Working through execution
Now it’s time to switch from the faster GPT-4o chat model to the slower reasoning model, or @-mention Researcher/Analyst. As ChatGPT told me (via highly custom instructions), “ok, boots on.”
For some tasks like researching a particular topic or producing a single answer, the AI will execute everything and get you a result. But this is only a tiny slice of what you can do with AI tools! Executing fully defined tasks is great, but the more interesting work will require your input, either in creativity or in “tool use”:
- Publish the website
- Art direction or image manipulation
- Answer questions as the model explores the answer space
- Refine and redirect
- Test the software
- Editing
- Identifying promising avenues to explore
In my investment case, ChatGPT knew it needed data that existed online, but it couldn’t access the full content itself. It needed me to download two tables of historical returns and upload them as CSV.

You should always review the reasoning steps, aka the “Chain of Thought.” Skimming it is fine if it gets lengthy. This is going to help you understand where the model gets off track, and you’ll also learn more about the topic as it works. You’re helping the AI by bringing in context, while it helps you refine your assumptions.
After I uploaded the files, ChatGPT used its ability to execute Python to perform quite a lot of analysis, considering different rolling windows and investment strategies. It gave me tables and a chart; these were what I asked for, but not yet what I needed.
Iterate
The o3 model executed just fine, and I didn’t see any errors that the model made. However, I did learn that I wasn’t asking exactly the right questions. Getting answers quickly meant I could immediately revise towards a better result.
First, I had to take a minute or two to understand what the chart of “60/40 Portfolio – 15‑Year Rolling CAGR Distribution” even meant. Once I did, I was able to iterate with the information I realized that I actually wanted: whether different amounts of bonds in a portfolio produces higher returns or are less likely to have negative returns.
I’d like to answer (and visualize):
- count of how often each rolling window had negative returns, clustered for each investing strategy
- count of how often each rolling window had the best returns, clustered for each investing strategy
Now I had an excellent result:

This result had the answers I was looking for:
negative windows: only equity‑heavy 10‑yr stretches dip below zero; add bonds or lengthen horizon → the “zero‑CAGR nightmare” basically disappears.
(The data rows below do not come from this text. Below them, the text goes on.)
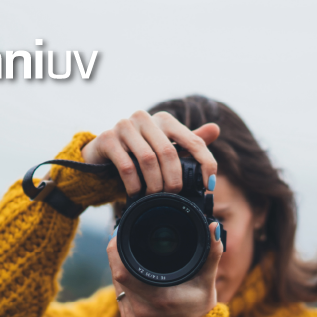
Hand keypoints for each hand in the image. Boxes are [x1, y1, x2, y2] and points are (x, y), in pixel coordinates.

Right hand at [81, 110, 219, 195]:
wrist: (101, 158)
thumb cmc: (138, 155)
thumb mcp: (165, 150)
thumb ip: (188, 142)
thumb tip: (216, 129)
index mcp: (164, 120)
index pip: (193, 141)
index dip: (205, 164)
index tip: (209, 186)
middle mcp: (145, 118)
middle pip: (169, 152)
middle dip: (174, 179)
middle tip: (174, 196)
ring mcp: (124, 126)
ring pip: (148, 159)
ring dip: (154, 184)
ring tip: (155, 197)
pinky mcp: (107, 138)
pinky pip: (126, 166)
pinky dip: (135, 185)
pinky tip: (136, 194)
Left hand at [107, 221, 224, 316]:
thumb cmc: (200, 305)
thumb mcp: (207, 279)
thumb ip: (212, 252)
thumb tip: (213, 227)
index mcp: (159, 298)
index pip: (123, 270)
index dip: (117, 249)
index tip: (122, 233)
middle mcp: (142, 309)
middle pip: (116, 273)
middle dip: (117, 252)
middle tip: (124, 236)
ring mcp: (132, 315)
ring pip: (115, 282)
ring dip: (119, 265)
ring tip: (127, 250)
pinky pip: (119, 292)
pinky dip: (123, 279)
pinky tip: (131, 271)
who wins most? unsurprisingly, 100 % stocks grabs the crown on the majority of rolling windows across all horizons, but 90 / 10 and even 80 / 20 snag a non‑trivial chunk—especially over shorter horizons—while adding serious drawdown insulation.
My own investing plan was to change to a 60/40 stock/bond split, but now I’m thinking I may stay at 70/30 or even go back to 80/20.
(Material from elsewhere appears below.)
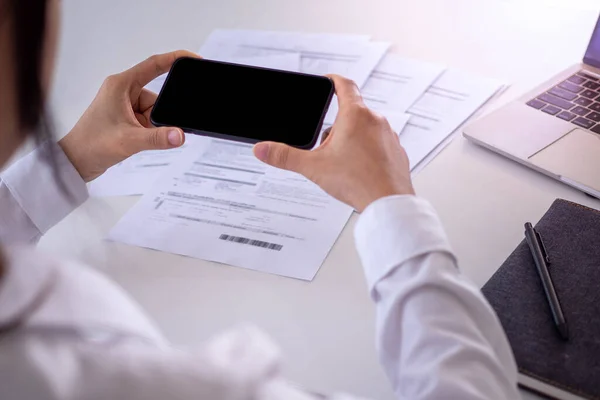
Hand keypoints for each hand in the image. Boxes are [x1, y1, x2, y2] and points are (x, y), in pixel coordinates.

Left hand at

It’s common in my experience that the first result isn’t perfect, or even very good. If you stop there, you’ll get slop. The chat interface once again excels at taking your feedback and revising. The key is applying your own broader context to guide output to be interesting or useful.
Finally, just for fun, I switched to GPT-4.5 (supposedly the best model at writing) to have it produce a science-y whitepaper to describe the result. It’s not about to be published in a scientific journal, but this kind of calculation would have required a college degree a few short months ago.
Here is the full conversation I had with ChatGPT.
Your Co-Founder
ChatGPT in this conversation was like my Eduardo Saverin co-founder, excellent at structured reasoning and mathematics. It’s ironic that everyone used to joke about LLMs being terrible at math, when now they are indisputably better at math than any human alive. Now AI is also world-class at research, business analysis, storyboard animation, software development, poetry, non-fiction writing, brainstorming, test grading, simulation, fiction drafting, editing, fact-checking, applying for jobs, SEO, coaching, and many other domains. AI will help you with anything that requires thinking.
If you have the doer mindset, you don’t need to wait for serendipitous partnerships with occasional “flow” state collaboration. AI will be your co-founder at whatever you want to accomplish. It’s ready. Are you?